What needs to be done »
Give every line of the data again, unchanged, but with no pictures.

Supplied records »
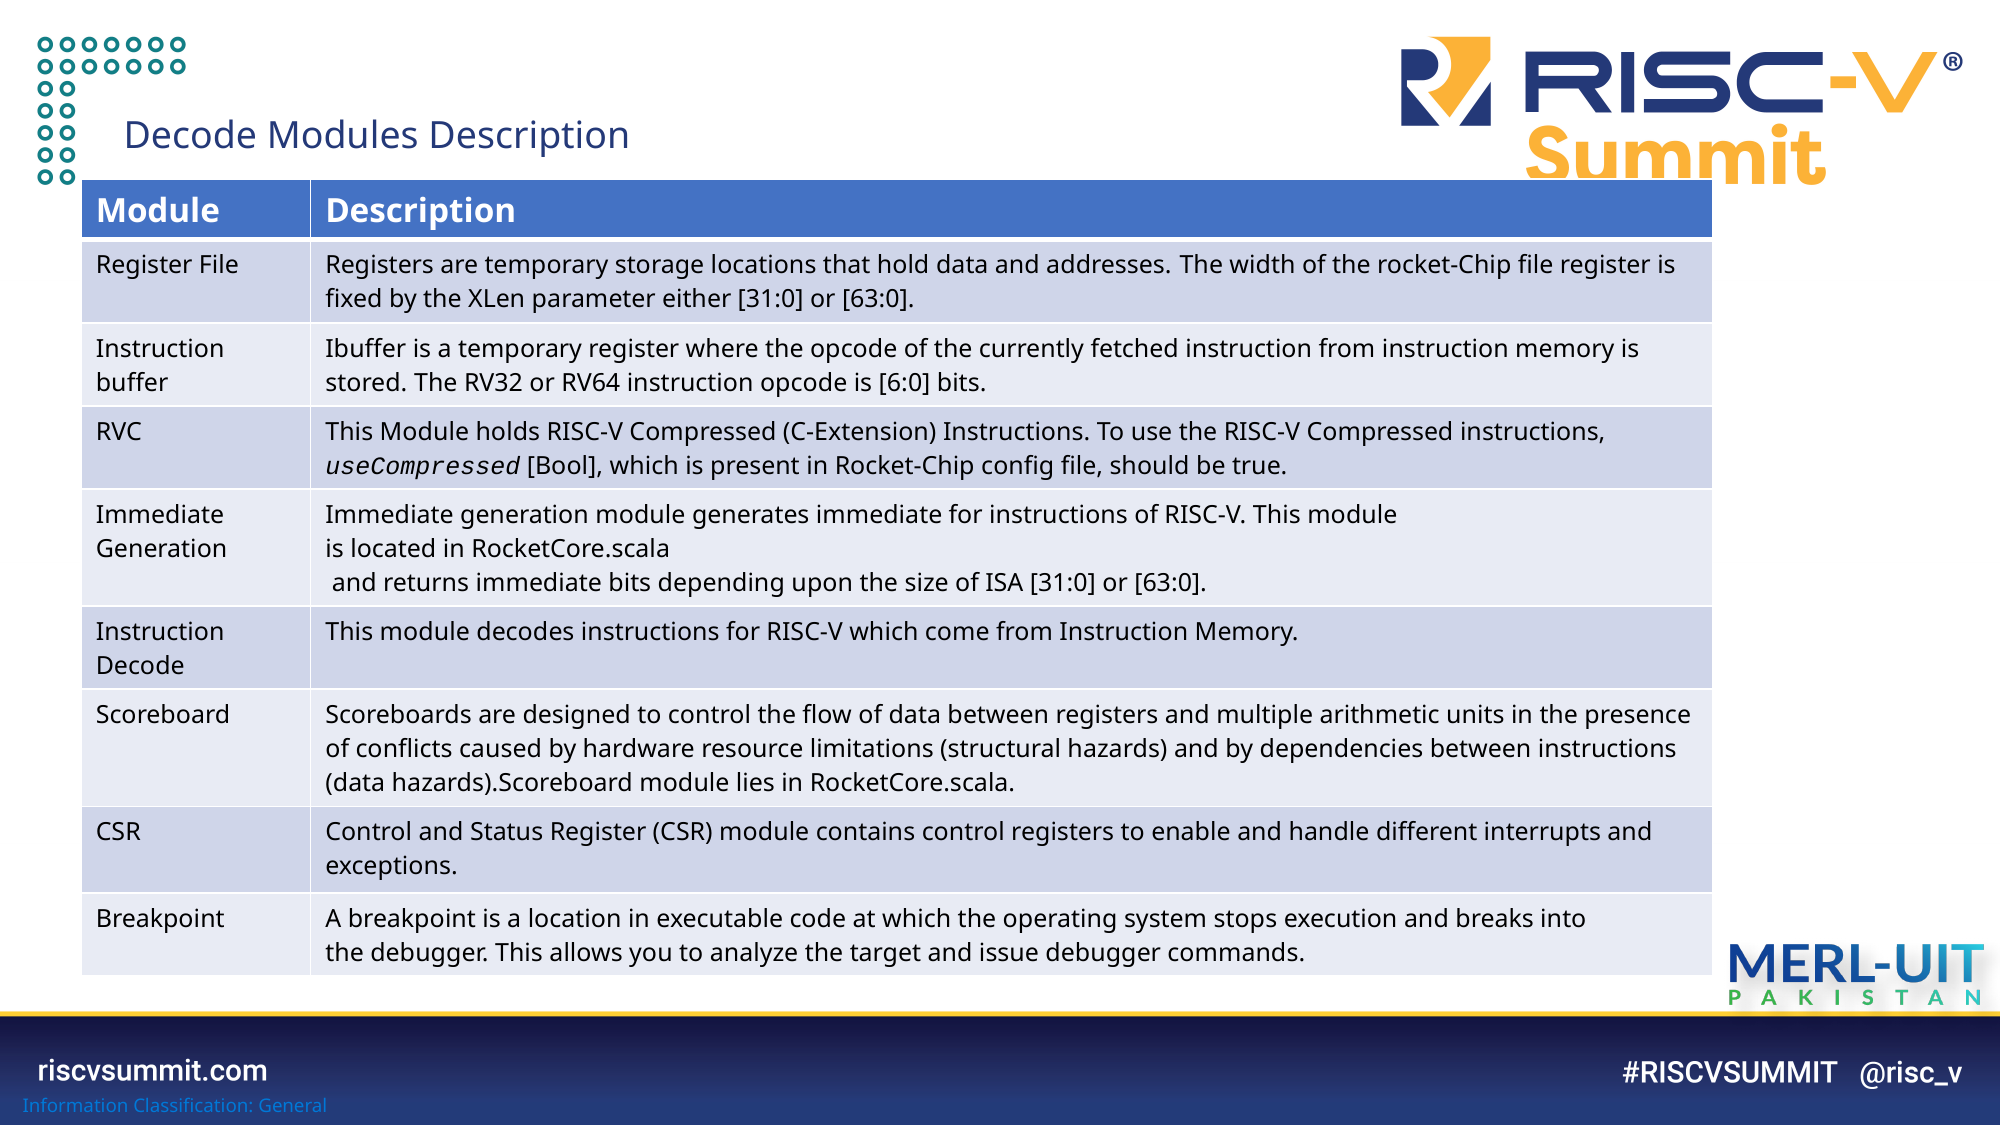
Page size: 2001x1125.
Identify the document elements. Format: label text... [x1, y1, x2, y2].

picture [0, 0, 2000, 1125]
table_cell A breakpoint is a location in executable code at which the operating system stops execution and breaks into the debugger. This allows you to analyze the target and issue debugger commands. [311, 894, 1712, 975]
table_header Description [311, 180, 1712, 237]
table_cell CSR [82, 807, 310, 892]
table_cell Registers are temporary storage locations that hold data and addresses. The width of the rocket-Chip file register is fixed by the XLen parameter either [31:0] or [63:0]. [311, 242, 1712, 322]
table_cell Control and Status Register (CSR) module contains control registers to enable and handle different interrupts and exceptions. [311, 807, 1712, 892]
table_cell Scoreboard [82, 690, 310, 806]
table_cell Instruction buffer [82, 324, 310, 405]
table_cell This module decodes instructions for RISC-V which come from Instruction Memory. [311, 607, 1712, 688]
table_cell This Module holds RISC-V Compressed (C-Extension) Instructions. To use the RISC-V Compressed instructions, useCompressed [Bool], which is present in Rocket-Chip config file, should be true. [311, 407, 1712, 488]
table_cell Scoreboards are designed to control the flow of data between registers and multiple arithmetic units in the presence of conflicts caused by hardware resource limitations (structural hazards) and by dependencies between instructions (data hazards).Scoreboard module lies in RocketCore.scala. [311, 690, 1712, 806]
table_cell RVC [82, 407, 310, 488]
table_cell Immediate Generation [82, 490, 310, 605]
table_cell Instruction Decode [82, 607, 310, 688]
table_cell Register File [82, 242, 310, 322]
text_box Decode Modules Description [108, 90, 1028, 180]
table_header Module [82, 180, 310, 237]
table_cell Breakpoint [82, 894, 310, 975]
table_cell Immediate generation module generates immediate for instructions of RISC-V. This module is located in RocketCore.scala and returns immediate bits depending upon the size of ISA [31:0] or [63:0]. [311, 490, 1712, 605]
table_cell Ibuffer is a temporary register where the opcode of the currently fetched instruction from instruction memory is stored. The RV32 or RV64 instruction opcode is [6:0] bits. [311, 324, 1712, 405]
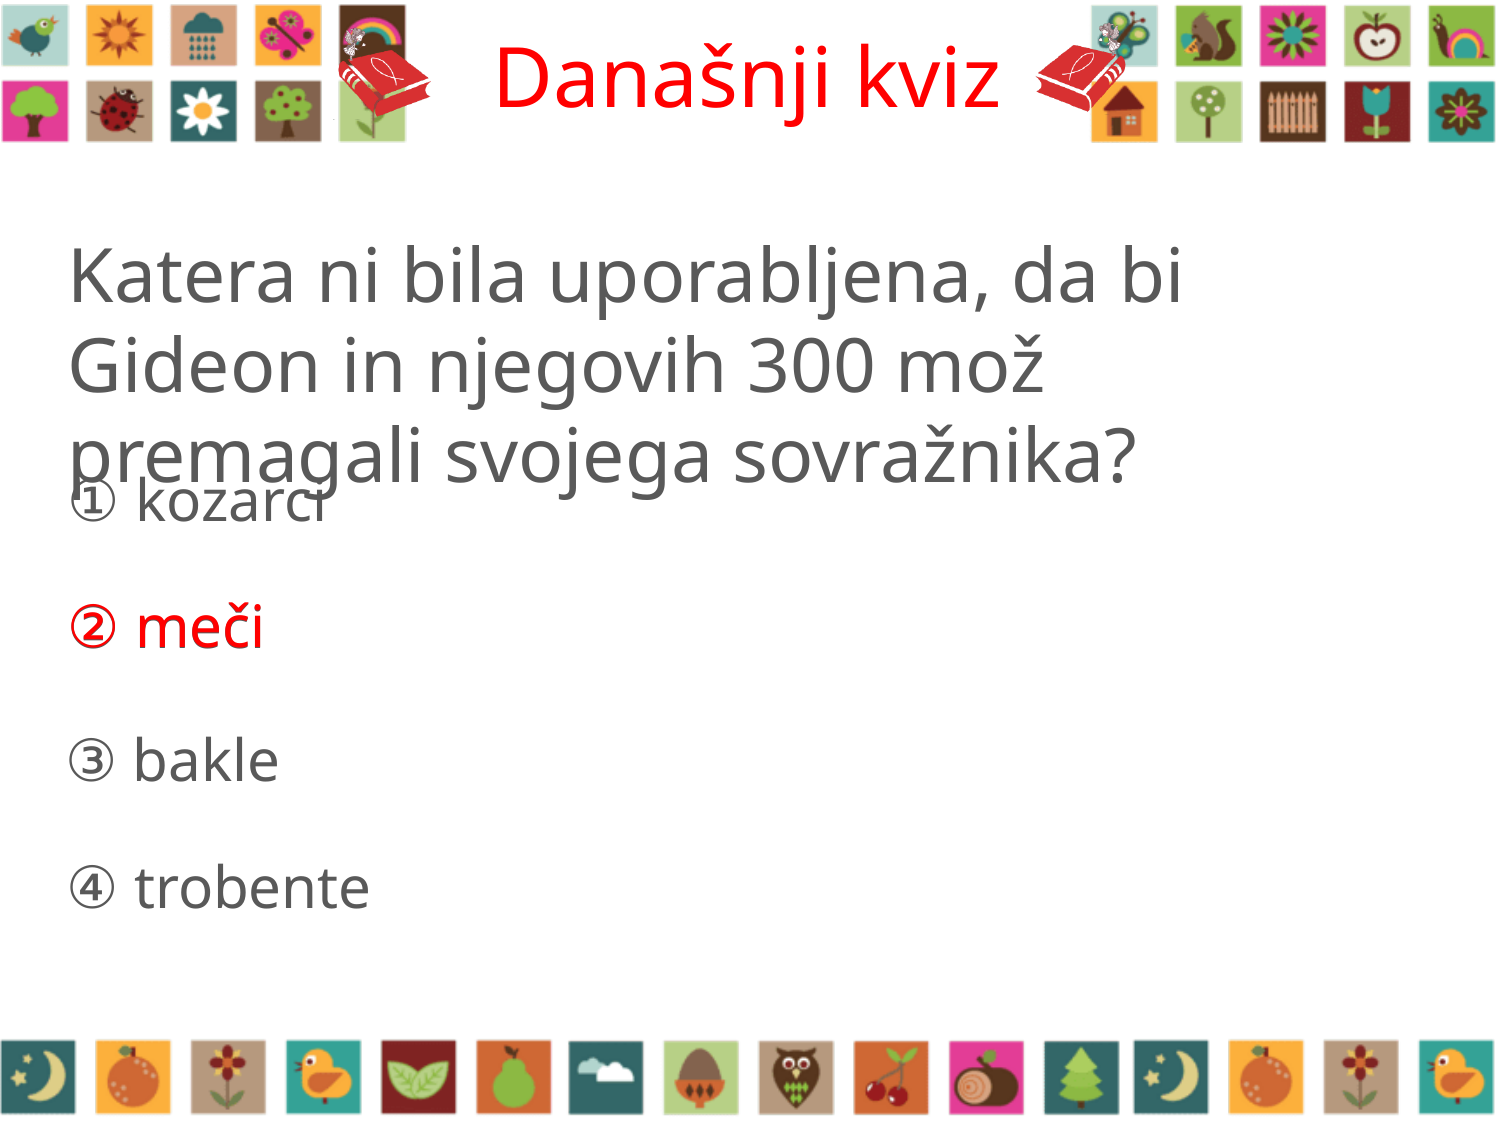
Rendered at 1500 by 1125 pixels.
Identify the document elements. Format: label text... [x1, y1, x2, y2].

text_box Katera ni bila uporabljena, da bi Gideon in njegovih 300 mož premagali svojega sovražnika? [53, 219, 1436, 456]
text_box ② meči [53, 581, 1483, 667]
picture [1003, 3, 1500, 150]
text_box ③ bakle [50, 716, 1480, 801]
text_box ① kozarci [53, 456, 1436, 541]
text_box Današnji kviz [425, 16, 1078, 131]
picture [0, 3, 463, 150]
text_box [0, 1028, 1500, 1118]
text_box ④ trobente [51, 842, 1482, 928]
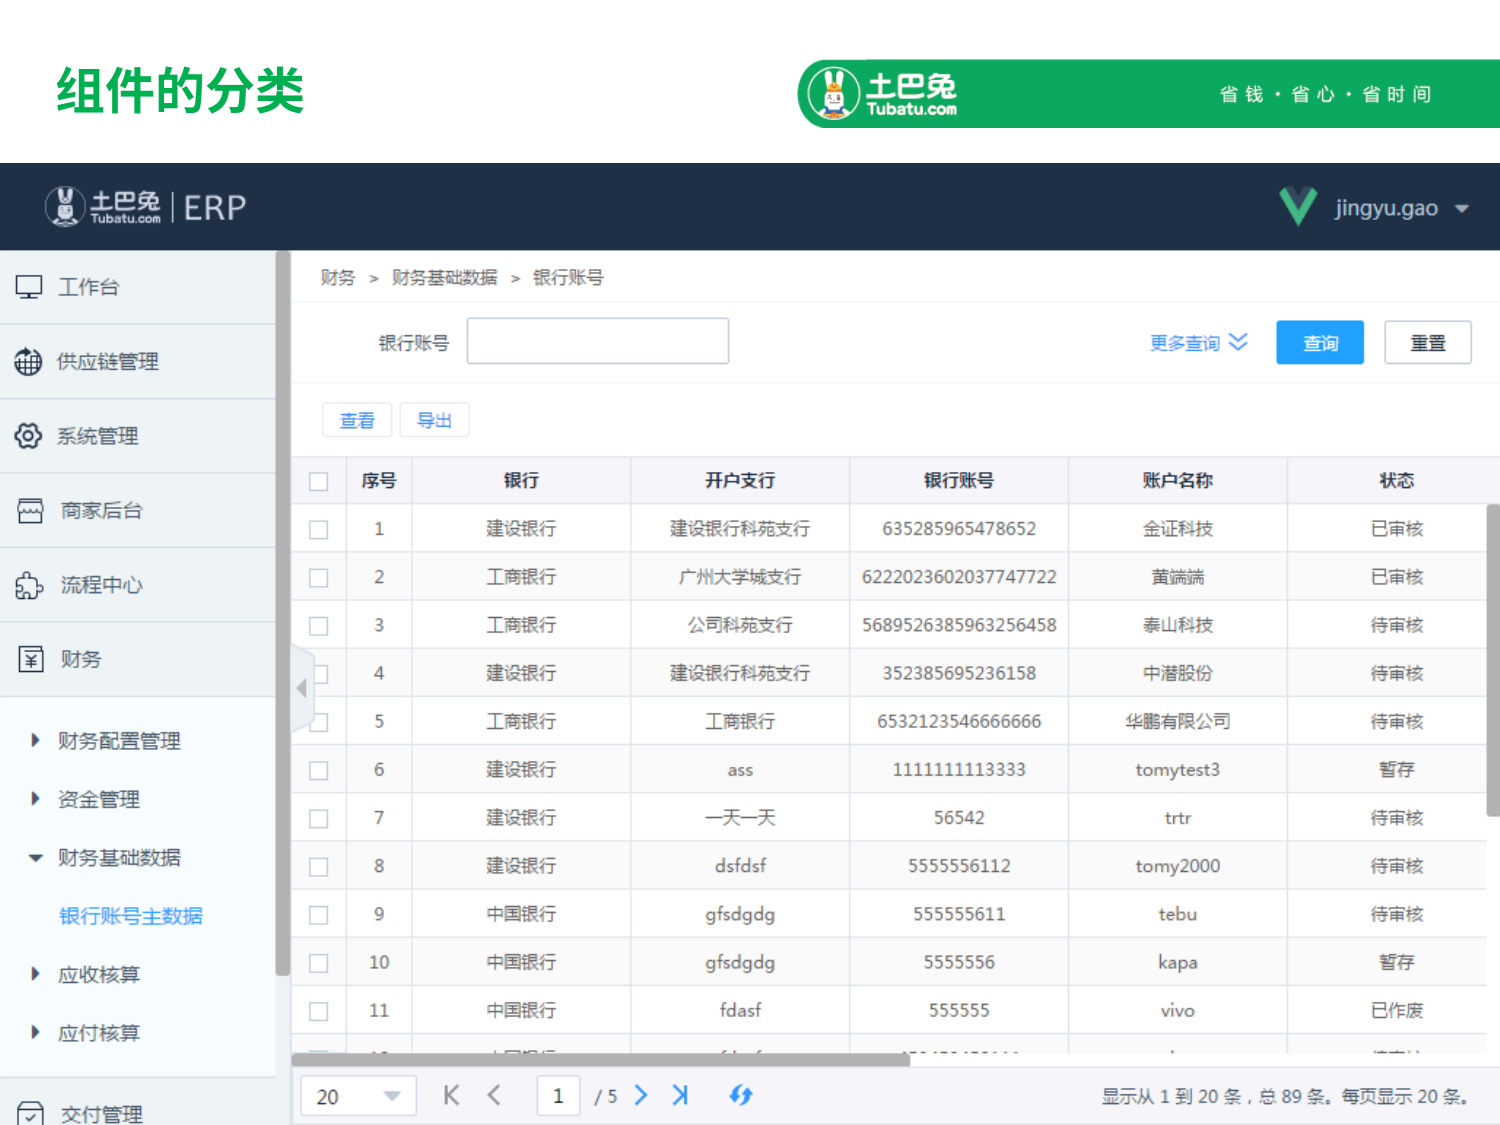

Response to this task »
Page size: 2001x1125.
Identify the document elements. Format: label text... [x1, y1, x2, y2].

picture [0, 0, 2000, 1125]
table_cell A breakpoint is a location in executable code at which the operating system stops execution and breaks into the debugger. This allows you to analyze the target and issue debugger commands. [311, 894, 1712, 975]
table_header Description [311, 180, 1712, 237]
table_cell CSR [82, 807, 310, 892]
table_cell Registers are temporary storage locations that hold data and addresses. The width of the rocket-Chip file register is fixed by the XLen parameter either [31:0] or [63:0]. [311, 242, 1712, 322]
table_cell Control and Status Register (CSR) module contains control registers to enable and handle different interrupts and exceptions. [311, 807, 1712, 892]
table_cell Scoreboard [82, 690, 310, 806]
table_cell Instruction buffer [82, 324, 310, 405]
table_cell This module decodes instructions for RISC-V which come from Instruction Memory. [311, 607, 1712, 688]
table_cell This Module holds RISC-V Compressed (C-Extension) Instructions. To use the RISC-V Compressed instructions, useCompressed [Bool], which is present in Rocket-Chip config file, should be true. [311, 407, 1712, 488]
table_cell Scoreboards are designed to control the flow of data between registers and multiple arithmetic units in the presence of conflicts caused by hardware resource limitations (structural hazards) and by dependencies between instructions (data hazards).Scoreboard module lies in RocketCore.scala. [311, 690, 1712, 806]
table_cell RVC [82, 407, 310, 488]
table_cell Immediate Generation [82, 490, 310, 605]
table_cell Instruction Decode [82, 607, 310, 688]
table_cell Register File [82, 242, 310, 322]
text_box Decode Modules Description [108, 90, 1028, 180]
table_header Module [82, 180, 310, 237]
table_cell Breakpoint [82, 894, 310, 975]
table_cell Immediate generation module generates immediate for instructions of RISC-V. This module is located in RocketCore.scala and returns immediate bits depending upon the size of ISA [31:0] or [63:0]. [311, 490, 1712, 605]
table_cell Ibuffer is a temporary register where the opcode of the currently fetched instruction from instruction memory is stored. The RV32 or RV64 instruction opcode is [6:0] bits. [311, 324, 1712, 405]
Rendered at 1500 by 1125 pixels.
Identify the document elements. Format: label text... [x1, y1, x2, y2].

text_box Katera ni bila uporabljena, da bi Gideon in njegovih 300 mož premagali svojega sovražnika? [53, 219, 1436, 456]
text_box ② meči [53, 581, 1483, 667]
picture [1003, 3, 1500, 150]
text_box ③ bakle [50, 716, 1480, 801]
text_box ① kozarci [53, 456, 1436, 541]
text_box Današnji kviz [425, 16, 1078, 131]
picture [0, 3, 463, 150]
text_box [0, 1028, 1500, 1118]
text_box ④ trobente [51, 842, 1482, 928]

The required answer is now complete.